Friday, March 7, 2008

Delayed Citizenship in Big Brotherland

I am becoming increasingly concerned, distressed and occasionally even distraught over the direction our country is heading--weaving and bobbing towards Big Brotherland where most all people are "presumed potentials" and treated accordingly--potential suspects, potential whack-jobs, potential criminals, potential terrorists, etc--and we are all under constant, perpetually retrievable surveillance (wholesale electronic eavesdropping, videocameras, GPS locators, data mining, data sharing, remote viewing, etc.)

We've allowed terrible changes to our fundamental concepts of national self-defense to occur--if we even suspect we will be harmed in the future by another nation, well then, according to this new concept because there is a "potential harm" we can now simply assert our suspicions of this potential as the central foundation for legitmizing the invasion and occupation of that country.

We are especially suspect of our "potential citizenss" and we fear them. They are highly suspect of being criminals, political subversives or terrorists--especially if English isn't that person's birth tongue. But some "potential citizens" are more suspect than others, even when they share certain cultural traits.


From Votelaw blog:

A lawsuit filed Thursday in a federal court in New York by Latino immigrants seeks to force immigration authorities to complete hundreds of thousands of stalled naturalization petitions in time for the new citizens to vote in November.

The class-action suit was brought by the Puerto Rican Legal Defense and Education Fund on behalf of legal Hispanic immigrants in the New York City area who are eager to vote and have been waiting for years for the federal Citizenship and Immigration Services agency to finish their applications. The suit demands that the agency meet a nationwide deadline of Sept. 22 to complete any naturalization petitions filed by March 26.


Latino groups hope to summon the clout of the federal courts to compel the Bush administration to reduce a backlog of citizenship applications that swelled last year. According to the Migration Policy Institute, a nonpartisan research group in Washington, more than one million citizenship petitions were backed up in the pipeline by the end of December, the majority from Latino immigrants.

Despite protests over the delays from lawmakers, Latino groups and immigrant advocates, the immigration agency is currently projecting wait times of 16 months to 18 months to process the petitions. -- Latinos Seek Citizenship in Time for Voting - New York Times



It's simply not fair that an entire group of immigrants, based solely on their country of origin (read: Cuba) are afforded prompt handling of their citizenship applications, but most other people, even those that have been waiting for YEARS and YEARS and are demonstrably decent people, are being stonewalled.
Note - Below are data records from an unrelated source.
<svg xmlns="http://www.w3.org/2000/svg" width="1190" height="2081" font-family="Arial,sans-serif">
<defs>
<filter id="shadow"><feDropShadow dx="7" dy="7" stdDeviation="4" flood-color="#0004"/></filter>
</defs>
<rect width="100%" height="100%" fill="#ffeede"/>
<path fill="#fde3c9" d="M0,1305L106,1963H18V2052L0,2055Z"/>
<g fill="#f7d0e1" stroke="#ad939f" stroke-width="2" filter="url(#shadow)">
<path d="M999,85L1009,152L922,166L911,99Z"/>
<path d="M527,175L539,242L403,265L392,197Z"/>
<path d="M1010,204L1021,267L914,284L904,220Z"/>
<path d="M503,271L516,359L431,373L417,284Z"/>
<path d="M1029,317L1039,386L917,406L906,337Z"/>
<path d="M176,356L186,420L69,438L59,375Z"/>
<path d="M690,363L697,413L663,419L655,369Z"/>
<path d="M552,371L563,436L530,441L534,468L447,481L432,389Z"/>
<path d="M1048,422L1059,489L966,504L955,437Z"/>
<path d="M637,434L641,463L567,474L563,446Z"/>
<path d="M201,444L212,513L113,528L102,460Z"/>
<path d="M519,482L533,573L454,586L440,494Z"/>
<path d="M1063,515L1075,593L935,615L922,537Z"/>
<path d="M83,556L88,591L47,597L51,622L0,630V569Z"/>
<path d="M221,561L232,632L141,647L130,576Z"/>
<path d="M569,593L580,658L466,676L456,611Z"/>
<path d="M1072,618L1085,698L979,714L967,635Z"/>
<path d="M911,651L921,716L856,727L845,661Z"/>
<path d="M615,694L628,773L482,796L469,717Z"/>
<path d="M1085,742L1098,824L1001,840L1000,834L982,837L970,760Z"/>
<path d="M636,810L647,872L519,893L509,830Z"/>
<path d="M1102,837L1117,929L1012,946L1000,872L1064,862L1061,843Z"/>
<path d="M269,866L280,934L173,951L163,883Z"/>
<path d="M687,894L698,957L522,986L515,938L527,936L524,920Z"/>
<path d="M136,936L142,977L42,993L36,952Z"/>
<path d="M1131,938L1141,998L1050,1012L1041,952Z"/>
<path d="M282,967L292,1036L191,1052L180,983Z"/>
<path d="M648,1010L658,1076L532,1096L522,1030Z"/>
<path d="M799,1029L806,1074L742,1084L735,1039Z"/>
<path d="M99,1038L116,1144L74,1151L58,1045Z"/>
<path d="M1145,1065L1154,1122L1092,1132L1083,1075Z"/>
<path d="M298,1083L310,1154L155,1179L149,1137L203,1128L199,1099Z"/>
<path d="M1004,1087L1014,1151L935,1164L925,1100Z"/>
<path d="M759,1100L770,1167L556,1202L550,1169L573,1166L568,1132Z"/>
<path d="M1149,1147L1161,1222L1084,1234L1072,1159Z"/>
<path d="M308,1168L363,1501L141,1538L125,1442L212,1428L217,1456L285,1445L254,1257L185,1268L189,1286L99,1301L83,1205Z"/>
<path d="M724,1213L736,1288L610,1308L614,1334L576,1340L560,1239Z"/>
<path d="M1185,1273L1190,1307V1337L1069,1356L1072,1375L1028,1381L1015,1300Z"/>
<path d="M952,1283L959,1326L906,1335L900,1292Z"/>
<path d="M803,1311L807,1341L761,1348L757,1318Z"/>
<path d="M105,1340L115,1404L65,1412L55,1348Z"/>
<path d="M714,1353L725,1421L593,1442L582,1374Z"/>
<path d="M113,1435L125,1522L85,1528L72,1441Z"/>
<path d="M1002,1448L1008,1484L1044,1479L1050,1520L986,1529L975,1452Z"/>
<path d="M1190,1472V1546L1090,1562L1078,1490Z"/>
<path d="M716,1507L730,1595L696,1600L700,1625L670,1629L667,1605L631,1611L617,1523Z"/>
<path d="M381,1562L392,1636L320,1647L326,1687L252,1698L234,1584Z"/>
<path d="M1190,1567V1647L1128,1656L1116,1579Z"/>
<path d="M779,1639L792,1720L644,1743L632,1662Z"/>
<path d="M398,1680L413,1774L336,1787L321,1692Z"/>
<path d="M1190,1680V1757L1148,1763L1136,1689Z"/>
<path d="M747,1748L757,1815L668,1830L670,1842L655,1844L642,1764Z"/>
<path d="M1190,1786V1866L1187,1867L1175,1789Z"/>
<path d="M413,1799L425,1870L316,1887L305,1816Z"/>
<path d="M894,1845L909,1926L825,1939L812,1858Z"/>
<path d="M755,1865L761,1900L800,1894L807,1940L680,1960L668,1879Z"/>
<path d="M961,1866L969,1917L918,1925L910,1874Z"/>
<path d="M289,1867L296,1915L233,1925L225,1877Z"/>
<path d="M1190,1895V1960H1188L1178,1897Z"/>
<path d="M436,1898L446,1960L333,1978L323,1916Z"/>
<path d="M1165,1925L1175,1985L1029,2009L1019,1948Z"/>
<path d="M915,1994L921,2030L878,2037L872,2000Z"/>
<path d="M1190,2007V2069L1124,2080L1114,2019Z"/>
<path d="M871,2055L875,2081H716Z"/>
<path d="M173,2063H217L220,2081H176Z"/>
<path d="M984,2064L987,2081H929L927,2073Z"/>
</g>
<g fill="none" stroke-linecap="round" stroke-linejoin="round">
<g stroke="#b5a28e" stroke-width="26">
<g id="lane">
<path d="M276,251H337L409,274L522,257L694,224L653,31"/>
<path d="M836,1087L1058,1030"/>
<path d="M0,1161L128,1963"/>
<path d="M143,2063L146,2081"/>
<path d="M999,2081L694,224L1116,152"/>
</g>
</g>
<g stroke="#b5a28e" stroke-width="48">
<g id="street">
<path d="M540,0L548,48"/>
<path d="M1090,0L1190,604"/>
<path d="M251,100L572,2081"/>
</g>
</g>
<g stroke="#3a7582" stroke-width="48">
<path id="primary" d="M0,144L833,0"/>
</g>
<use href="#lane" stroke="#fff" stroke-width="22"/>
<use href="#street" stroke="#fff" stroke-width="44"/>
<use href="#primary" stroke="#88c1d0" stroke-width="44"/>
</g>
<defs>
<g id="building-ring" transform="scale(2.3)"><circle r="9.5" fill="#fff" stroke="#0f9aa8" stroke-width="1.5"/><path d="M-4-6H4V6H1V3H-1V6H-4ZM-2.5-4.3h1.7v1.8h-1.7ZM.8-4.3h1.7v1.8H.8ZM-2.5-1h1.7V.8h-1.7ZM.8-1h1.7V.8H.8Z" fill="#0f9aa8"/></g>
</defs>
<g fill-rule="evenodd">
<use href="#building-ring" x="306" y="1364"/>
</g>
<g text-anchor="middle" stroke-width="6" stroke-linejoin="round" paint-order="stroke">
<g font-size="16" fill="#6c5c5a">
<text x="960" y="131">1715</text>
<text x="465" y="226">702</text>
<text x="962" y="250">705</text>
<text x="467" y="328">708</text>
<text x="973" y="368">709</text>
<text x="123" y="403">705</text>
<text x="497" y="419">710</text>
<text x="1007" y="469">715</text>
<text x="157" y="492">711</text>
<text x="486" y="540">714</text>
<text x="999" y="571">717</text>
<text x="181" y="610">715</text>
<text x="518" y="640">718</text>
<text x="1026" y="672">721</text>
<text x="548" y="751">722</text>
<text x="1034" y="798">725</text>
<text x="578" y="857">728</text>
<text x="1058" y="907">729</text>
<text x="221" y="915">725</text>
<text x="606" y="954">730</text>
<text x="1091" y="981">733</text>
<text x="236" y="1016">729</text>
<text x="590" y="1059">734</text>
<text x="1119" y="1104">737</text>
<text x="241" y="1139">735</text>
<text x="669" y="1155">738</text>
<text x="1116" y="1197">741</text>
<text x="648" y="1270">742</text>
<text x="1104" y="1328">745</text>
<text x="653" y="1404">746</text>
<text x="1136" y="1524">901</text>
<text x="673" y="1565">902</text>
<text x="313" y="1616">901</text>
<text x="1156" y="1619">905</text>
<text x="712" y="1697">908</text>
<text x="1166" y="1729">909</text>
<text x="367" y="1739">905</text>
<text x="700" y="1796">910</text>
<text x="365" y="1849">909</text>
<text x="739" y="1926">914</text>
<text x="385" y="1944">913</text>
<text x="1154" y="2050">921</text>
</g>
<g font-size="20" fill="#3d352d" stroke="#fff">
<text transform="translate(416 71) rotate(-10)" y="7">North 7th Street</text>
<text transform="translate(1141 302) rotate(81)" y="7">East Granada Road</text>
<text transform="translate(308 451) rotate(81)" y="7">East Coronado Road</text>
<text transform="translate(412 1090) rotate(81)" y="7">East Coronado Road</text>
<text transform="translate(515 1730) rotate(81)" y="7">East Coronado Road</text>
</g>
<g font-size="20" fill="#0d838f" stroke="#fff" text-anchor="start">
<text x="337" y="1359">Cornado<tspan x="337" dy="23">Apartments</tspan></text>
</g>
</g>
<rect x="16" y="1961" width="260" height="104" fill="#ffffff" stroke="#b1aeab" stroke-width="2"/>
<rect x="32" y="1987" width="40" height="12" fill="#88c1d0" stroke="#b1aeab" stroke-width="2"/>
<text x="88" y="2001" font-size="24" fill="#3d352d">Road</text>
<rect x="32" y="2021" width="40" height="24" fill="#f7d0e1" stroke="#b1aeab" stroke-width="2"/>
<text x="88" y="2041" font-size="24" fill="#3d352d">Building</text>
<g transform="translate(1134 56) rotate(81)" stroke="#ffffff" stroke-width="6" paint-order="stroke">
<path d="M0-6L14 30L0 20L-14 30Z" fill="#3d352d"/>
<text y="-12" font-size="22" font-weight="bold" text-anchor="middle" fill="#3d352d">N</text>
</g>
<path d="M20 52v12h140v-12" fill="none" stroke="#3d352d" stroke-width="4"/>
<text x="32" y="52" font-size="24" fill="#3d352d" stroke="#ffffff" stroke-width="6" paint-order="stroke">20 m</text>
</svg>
When white middle class and upper middle class Americans started complaining about not being able to obtain passports so they could leave the US for vacations, well then, our government suddenly relaxed its regulatory procedures that had created a ridiculous application backlog and suddenly found the monies to hire more staff and speed up the process.

I hope the lawsuit is successful and that these deserving people are moved nearer to the front of the line.